Gegner solcher Veranstaltungen fühlten sich nach Berichten vom Oktober dieses Jahres bestärkt, nach denen es Ermittlungen gegen Mario O., auch bekannt als die bekannte Berliner Dragqueen Jurassica Parka, gibt. Der Künstler war schon einmal wegen Kinderpornografie verurteilt worden und geriet nun erneut ins Visier der Berliner Staatsanwaltschaft.
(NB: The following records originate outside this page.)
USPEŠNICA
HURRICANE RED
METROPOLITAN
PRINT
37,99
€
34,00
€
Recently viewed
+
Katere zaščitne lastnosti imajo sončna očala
Mehrere Weggefährten, die als Dragqueen-Kunstfiguren auftreten, haben sich seitdem von dem Travestiekünstler abgewandt.
Die Affäre sorgt auch deswegen für Aufsehen, weil Jurassica Parka, obwohl vorbestraft, im vorigen Jahr als Vorleserin beim Festival „Queens and Flowers“ im Botanischen Garten auftreten konnte. Mario O. hatte dabei bei einer „Drag Reading Hour“ Kindern vorgelesen. Das Festival selbst war über die Senatsverwaltung für Wirtschaft vom Bezirksamt Steglitz-Zehlendorf mit 40.000 Euro finanziert worden.
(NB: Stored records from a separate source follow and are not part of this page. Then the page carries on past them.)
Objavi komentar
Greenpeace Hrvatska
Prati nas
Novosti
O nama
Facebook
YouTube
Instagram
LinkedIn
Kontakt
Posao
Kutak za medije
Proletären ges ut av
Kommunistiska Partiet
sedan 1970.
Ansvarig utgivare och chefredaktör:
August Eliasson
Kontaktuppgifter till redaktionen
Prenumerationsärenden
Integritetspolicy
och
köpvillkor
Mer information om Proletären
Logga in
Bei der Lesung an diesem Sonntag ist auch Alfonso Pantisano, die Ansprechperson Queeres Berlin, zugegen. Fragen zu der Veranstaltung im Humboldt-Forum will er nicht beantworten. Er habe schon genug gesagt, erklärt Pantisano.

Sophie Plagemann indes redet. „Es geht bei diesen Lesungen überhaupt nicht um Sexualität“, sagt die Vorständin und künstlerische Direktorin der Stiftung Stadtmuseum, die zu der Bilderbuch-Lesung im Humboldt-Forum eingeladen hat. Vielmehr stehe Freundschaft und gesellschaftliche Vielfalt im Mittelpunkt. Drag sei eine künstlerische Ausdrucksform des Verkleidens und Übertreibens - vergleichbar mit dem Theater oder Kostümfesten.
Das Bild, das die AfD von Dragqueens vermittele, entspreche nicht der Realität. Es sei vielmehr diffamierend. „Wir lehnen den Versuch ab, sich in unsere Programmgestaltung einzumischen“, sagt Plagemann. Berlin sei eine vielseitige und diverse Stadt.